Brandon (Fla.) Regional Hospital has a new nurse recruitment strategy: It’s hiring registered nurses fresh out of nursing school and enrolling them in weeks- or months-long residency programs to learn the technical skills needed to care for patients in critical care and other specialty areas. While still evolving, the number of nurse residency programs has been growing steadily after being endorsed by the Institute of Medicine in its 2010 report, “The Future of Nursing.”

“With this residency program, we’ve been able to kind of grow our own nurses,” says Christine Taramasco, R.N., chief nursing officer, Brandon Regional. “We are helping new graduate nurses achieve their professional goals while securing a future for their families.” Brandon Regional also benefits.
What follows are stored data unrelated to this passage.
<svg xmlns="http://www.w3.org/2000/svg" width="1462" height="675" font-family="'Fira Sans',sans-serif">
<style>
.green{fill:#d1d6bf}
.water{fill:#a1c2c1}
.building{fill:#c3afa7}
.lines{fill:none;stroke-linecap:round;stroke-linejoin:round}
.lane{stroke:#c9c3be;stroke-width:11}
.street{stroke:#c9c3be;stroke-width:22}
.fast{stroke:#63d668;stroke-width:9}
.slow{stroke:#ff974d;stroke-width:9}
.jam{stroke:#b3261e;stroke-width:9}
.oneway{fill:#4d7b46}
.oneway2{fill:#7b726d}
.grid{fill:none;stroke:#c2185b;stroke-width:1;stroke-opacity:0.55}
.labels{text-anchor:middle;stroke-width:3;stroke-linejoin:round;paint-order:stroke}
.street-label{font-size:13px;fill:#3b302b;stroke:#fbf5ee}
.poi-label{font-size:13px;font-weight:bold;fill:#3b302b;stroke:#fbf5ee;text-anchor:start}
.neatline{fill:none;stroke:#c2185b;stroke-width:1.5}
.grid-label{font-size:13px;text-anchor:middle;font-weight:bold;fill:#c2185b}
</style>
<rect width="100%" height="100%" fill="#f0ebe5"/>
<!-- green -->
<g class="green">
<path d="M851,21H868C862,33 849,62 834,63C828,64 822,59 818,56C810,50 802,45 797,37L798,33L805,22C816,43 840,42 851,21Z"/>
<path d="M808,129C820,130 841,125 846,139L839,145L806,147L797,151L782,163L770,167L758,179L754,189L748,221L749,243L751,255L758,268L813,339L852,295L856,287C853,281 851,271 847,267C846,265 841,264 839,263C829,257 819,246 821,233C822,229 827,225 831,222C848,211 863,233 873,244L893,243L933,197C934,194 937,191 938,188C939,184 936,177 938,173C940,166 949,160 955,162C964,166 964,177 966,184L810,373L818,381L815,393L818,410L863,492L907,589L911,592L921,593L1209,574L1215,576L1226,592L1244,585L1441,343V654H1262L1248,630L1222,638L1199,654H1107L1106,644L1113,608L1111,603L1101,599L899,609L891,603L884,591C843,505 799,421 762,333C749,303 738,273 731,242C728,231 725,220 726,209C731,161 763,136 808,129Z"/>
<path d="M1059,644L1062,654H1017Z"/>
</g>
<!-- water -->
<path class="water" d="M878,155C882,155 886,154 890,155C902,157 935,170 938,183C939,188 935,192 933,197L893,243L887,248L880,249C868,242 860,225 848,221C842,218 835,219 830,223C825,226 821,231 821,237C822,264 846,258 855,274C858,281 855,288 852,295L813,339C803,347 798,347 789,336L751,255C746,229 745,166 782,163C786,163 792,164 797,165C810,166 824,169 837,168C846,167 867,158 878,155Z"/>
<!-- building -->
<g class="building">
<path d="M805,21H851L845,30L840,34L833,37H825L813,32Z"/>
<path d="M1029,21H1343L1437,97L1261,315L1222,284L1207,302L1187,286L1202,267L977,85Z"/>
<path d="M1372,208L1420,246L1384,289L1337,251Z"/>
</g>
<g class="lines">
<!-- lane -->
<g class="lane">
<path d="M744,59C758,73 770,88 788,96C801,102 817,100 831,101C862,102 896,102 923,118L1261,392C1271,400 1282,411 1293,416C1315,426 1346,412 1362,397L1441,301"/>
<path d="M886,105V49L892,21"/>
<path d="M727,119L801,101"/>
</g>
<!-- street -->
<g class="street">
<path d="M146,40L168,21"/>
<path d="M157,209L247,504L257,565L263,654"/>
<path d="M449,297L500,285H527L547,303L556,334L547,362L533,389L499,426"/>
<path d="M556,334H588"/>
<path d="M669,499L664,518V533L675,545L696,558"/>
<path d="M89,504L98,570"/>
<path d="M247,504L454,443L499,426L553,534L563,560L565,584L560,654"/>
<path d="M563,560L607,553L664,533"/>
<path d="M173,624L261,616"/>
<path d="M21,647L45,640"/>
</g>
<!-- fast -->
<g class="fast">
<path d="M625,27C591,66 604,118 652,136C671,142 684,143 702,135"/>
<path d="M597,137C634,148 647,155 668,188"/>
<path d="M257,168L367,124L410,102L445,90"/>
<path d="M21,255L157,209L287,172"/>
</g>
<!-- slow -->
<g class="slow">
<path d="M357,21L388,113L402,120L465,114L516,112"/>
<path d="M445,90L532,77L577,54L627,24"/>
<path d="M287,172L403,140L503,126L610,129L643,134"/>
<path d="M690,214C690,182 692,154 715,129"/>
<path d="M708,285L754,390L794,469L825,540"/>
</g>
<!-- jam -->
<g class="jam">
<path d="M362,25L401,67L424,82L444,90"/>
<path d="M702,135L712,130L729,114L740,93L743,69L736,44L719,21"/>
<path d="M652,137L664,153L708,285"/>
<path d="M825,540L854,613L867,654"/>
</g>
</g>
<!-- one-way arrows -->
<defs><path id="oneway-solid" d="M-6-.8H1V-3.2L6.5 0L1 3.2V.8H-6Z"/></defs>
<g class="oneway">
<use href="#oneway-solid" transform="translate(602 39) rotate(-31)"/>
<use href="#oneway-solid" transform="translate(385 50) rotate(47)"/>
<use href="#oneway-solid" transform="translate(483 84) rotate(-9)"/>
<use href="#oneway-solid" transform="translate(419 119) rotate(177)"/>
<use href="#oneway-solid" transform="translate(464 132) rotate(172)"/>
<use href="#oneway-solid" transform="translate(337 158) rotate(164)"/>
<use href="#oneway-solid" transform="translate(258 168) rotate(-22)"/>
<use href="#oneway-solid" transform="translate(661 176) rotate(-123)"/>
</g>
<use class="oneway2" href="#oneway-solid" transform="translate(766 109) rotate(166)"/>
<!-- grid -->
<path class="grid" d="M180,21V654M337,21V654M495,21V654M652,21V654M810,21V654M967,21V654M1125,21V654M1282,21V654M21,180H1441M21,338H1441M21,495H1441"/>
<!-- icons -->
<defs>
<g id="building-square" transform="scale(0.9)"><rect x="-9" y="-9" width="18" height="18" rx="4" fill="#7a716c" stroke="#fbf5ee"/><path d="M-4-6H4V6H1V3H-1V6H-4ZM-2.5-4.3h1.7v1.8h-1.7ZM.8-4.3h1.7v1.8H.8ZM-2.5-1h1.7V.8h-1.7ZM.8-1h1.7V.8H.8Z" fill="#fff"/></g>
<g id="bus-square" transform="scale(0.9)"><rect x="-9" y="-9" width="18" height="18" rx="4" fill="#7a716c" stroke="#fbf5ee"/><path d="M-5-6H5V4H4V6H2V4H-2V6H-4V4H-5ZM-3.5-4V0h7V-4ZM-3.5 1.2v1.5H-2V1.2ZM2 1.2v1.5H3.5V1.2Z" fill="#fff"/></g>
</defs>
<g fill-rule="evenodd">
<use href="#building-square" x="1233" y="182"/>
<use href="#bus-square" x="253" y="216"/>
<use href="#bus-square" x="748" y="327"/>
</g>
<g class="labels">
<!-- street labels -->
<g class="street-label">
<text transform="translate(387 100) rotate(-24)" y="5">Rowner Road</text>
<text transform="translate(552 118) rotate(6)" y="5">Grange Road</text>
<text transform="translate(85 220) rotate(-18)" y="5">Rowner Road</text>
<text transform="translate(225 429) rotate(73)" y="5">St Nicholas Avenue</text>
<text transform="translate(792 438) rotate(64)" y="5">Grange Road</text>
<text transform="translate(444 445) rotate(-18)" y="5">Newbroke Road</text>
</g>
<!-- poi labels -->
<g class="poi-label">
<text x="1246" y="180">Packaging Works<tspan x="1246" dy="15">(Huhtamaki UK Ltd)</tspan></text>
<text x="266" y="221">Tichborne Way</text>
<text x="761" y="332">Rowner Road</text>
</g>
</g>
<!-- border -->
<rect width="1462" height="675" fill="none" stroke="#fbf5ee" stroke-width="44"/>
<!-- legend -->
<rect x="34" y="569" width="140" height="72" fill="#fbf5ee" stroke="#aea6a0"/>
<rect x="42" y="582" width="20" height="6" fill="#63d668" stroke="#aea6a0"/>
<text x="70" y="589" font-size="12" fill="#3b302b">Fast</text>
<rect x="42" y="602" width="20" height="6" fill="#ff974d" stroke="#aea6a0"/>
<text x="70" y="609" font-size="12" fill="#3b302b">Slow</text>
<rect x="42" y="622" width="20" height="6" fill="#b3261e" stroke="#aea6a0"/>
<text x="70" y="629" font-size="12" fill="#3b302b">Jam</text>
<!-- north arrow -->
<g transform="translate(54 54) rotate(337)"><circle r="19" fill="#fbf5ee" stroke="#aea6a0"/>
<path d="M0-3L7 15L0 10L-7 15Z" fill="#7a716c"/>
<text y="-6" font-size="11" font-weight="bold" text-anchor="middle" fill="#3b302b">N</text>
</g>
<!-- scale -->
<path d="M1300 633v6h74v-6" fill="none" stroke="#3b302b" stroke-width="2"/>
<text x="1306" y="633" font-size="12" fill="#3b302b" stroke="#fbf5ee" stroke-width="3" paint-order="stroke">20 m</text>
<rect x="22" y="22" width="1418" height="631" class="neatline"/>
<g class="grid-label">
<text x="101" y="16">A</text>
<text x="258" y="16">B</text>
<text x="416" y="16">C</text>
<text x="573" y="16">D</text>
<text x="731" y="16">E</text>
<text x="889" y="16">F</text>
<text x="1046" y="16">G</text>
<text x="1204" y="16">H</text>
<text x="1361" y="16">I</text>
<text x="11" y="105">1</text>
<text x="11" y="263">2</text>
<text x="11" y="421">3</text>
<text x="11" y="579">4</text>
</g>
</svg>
Because of a reduced reliance on agency nurses, contract labor costs declined 47 percent in one year, saving more than $1 million.

Baby boom RNs are retiring and new RNs have more job options today, says Barbara Jacobs, R.N., CNO, Anne Arundel Medical Center in Annapolis, Md. “Now, hospitals have to compete for nurses with outpatient centers that can offer a Monday through Friday schedule with no call, weekends or holidays,” Jacobs says.

Brandon Regional’s program is offered using an approach called StaRN that was supplied by a unit of its HCA parent, Parallon. Brandon asks the nurses to commit to two years of employment; during the 16-week residency, they are on Parallon’s payroll. The hospital then pays Parallon a placement fee for each nurse who successfully completes the program. One-year retention is at 90 percent among the first 57 RNs in the program, according to Brandon officials. The program has also significantly cut time-to-fill rates.

Anne Arundel also offers a 12-month residency program to new RNs, with support from the statewide Maryland Nurse Collaborative. The Maryland program is based on a standardized residency approach developed by the University HealthSystem Consortium and American Association of Colleges of Nursing, which has a 95 percent retention rate of first-year nurses, according to the UHS consortium.